Männlichkeit
Männlichkeit ist die Bezeichnung für das männliche Wesen. Was aber ist Männlichkeit? Darüber herrscht heute große Verwirrung. Es gibt Selbsterfahrungsgruppen für Männer, in welchen Männer ihre Männlichkeit erfahren wollen.Genauso gibt es Frauen, die in Seminaren ihre Weiblichkeit ergründen wollen.
Am besten ist, man geht jenseits von Männlichkeit und Weiblichkeit und erfährt sich als die Seele, als das unsterbliche Selbst, jenseits aller Geschlechter - und ist sich bewusst, dass jeder Mensch Männlichkeit und Weiblichkeit in sich trägt. Männlichkeit hat zwei Bedeutungen: Männlichkeit ist zum einen eine Zusammenfassung der Ideale, die früher für Männer gegolten haben. Zum anderen ist Männlichkeit das, was die Eigenschaften eines Mannes tatsächlich sind.
Männlichkeit - eine Tugend. Was ist Männlichkeit ? Woher stammt das Wort? Wozu ist Männlichkeit gut? Was sind ihre Grenzen? Wie kann man sie kultivieren? Was ist das Gegenteil von Männlichkeit ?
Swami Sivananda über Männlichkeit
Der indische Weise Swami Sivananda schreibt in seinem Buch "How to Cultivate Virtues und Eradicate Vices" über "Manliness"(Männlichkeit) [1] :
Männlichkeit ist Unerschrockenheit. Männlichkeit ist nicht bloß Tapferkeit. Es ist der Zustand der Seele, die offen alle Lebensbedingungen annimmt und es zu einer Ehrensache macht, nicht bestürzt oder ihrer überdrüssig zu sein. Erhabenheit ist Männlichkeit. Hohe Gesinnung ist Männlichkeit.
Männlichkeit ist Freisein von Kinderei, von Burschikosität und Feigheit. Ein mannhafter Mensch besitzt Eigenschaften wie Unerschrockenheit, Entschlossenheit. Jede Tugend, oder die höhere Stufe eines mannhaften Charakters beginnt in diesem - in Wahrheit und Sittsamkeit vor allen Mädchen; in Wahrheit und Erbarmen, in Wahrheit und Ehrfurcht zu allen Frauen.
"Mannhaft" bezieht sich auf alle Eigenschaften und Charakterzüge, nach denen ein Mann streben kann. Wir sprechen von mannhafter Entscheidung, mannhafter Liebenswürdigkeit und Nachgiebigkeit – wie Bestimmtheit, Mut, unerschrockenem Gemüt, gediegener Charakter, Vornehmheit und Würde.
Männlichkeit als hilfreiche Tugend
Auszug aus einem Vortrag von Sukadev Bretz
Was heißt Männlichkeit? Heutzutage ist das nicht mehr so klar wie früher. Früher, was man unter "männlich" verstanden hat, das hieß Tapferkeit, das hieß Kühnheit, das hieß Beharrlichkeit, das hieß Risikobereitschaft, das hieß auch Durchsetzungsvermögen usw. Das waren männliche Eigenschaften, das war Männlichkeit.

☆ ☆ ☆

Arbeitsanweisung> Wie geht der Text über Männlichkeit nach seinem letzten Satz weiter? Setze ihn fort.

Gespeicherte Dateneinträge
☆ ☆ ☆

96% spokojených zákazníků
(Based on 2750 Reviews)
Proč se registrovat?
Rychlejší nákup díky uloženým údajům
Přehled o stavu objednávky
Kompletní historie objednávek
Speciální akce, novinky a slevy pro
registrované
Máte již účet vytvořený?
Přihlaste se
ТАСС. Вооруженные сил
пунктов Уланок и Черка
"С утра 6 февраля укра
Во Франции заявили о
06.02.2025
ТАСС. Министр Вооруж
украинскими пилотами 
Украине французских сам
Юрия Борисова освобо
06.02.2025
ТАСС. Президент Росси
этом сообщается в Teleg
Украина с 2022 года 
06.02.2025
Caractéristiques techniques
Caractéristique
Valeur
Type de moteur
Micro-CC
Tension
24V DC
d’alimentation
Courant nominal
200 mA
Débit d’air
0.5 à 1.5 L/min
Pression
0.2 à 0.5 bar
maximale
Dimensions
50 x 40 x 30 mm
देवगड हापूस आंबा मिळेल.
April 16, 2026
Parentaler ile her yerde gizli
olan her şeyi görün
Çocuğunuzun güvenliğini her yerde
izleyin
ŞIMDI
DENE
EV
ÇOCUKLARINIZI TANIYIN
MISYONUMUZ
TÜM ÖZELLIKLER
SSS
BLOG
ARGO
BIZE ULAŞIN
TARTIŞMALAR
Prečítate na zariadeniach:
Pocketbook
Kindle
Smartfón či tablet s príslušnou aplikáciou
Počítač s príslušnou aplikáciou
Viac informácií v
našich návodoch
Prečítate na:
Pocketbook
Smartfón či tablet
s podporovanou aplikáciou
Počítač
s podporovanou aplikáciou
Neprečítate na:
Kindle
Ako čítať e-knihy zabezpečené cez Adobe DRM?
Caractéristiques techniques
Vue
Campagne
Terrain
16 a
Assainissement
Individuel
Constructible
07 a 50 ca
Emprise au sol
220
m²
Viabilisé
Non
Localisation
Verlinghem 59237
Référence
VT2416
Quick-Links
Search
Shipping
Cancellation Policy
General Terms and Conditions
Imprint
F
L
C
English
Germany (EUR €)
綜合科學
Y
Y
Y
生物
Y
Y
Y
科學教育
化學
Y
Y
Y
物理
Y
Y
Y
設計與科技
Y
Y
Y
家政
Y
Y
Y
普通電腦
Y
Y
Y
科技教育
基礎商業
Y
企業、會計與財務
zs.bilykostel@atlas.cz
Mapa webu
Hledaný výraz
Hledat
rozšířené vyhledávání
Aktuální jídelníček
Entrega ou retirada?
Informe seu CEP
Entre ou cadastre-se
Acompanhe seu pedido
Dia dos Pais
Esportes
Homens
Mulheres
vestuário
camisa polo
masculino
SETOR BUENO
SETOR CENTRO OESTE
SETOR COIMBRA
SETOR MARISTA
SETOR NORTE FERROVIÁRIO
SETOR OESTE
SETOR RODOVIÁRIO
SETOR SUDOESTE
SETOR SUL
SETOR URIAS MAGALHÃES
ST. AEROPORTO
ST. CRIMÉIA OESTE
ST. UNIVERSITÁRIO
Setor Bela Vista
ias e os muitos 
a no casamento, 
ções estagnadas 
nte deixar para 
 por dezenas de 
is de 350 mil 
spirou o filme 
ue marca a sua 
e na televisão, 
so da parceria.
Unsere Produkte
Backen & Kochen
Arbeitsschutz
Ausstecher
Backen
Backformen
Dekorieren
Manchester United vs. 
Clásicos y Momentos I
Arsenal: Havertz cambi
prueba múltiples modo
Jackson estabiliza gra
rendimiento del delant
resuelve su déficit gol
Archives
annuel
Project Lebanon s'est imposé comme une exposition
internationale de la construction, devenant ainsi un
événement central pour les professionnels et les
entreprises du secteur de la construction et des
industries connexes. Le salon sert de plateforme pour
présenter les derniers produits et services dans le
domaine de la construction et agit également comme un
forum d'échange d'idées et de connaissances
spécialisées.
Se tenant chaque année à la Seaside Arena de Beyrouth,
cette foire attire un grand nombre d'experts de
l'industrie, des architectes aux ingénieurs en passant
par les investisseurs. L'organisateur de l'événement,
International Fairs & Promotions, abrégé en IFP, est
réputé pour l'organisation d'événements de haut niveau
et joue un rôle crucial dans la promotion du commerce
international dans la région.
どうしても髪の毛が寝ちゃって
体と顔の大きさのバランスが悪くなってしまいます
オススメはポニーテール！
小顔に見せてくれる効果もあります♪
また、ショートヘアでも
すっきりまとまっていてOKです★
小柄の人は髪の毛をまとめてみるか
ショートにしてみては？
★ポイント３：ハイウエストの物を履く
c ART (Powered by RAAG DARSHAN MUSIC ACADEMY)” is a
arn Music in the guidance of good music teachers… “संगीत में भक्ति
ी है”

☆ ☆ ☆

Ergebnis>
Und die weiblicheren Eigenschaften, das waren mehr Nachgiebigkeit, Vergebung, Hingabe, Einfühlungsvermögen, Liebe. Diese galten mehr als die weiblichen Eigenschaften, das ist Weiblichkeit. Auf eine gewisse Weise kann man auch sagen, archetypisch ist das auch heute noch so. Man sagt, das sind die männlicheren Eigenschaften, das sind die weiblicheren Eigenschaften.
Im Yoga sprechen wir übrigens weniger von männlich und weiblich, sondern wir sprechen von Surya, Sonne, und Chandra, Mond. Und Surya und Chandra sind beide männlichen Geschlechts, Sonnengott und Mondgott, und natürlich gibt es dann noch eine Mondgöttin und eine Sonnengöttin.
Die Sonnengöttin ist Savitri, und die Mondgöttin Chandra Devi. So ist Sonne und Mond jeweils männlich und weiblich interessanterweise. Es ist also weniger so wie im Westen, im Westen gab es ein klareres Rollenverständnis, was ist Männlichkeit und was ist Weiblichkeit.
Wenn ich jetzt also über Männlichkeit spreche, dort kann man als erstes darüber sprechen, die als männlich bezeichneten Eigenschaften, und bei Weiblichkeit, die als weiblich bezeichneten Eigenschaften. Und da ist es gut, dass man beide kultiviert.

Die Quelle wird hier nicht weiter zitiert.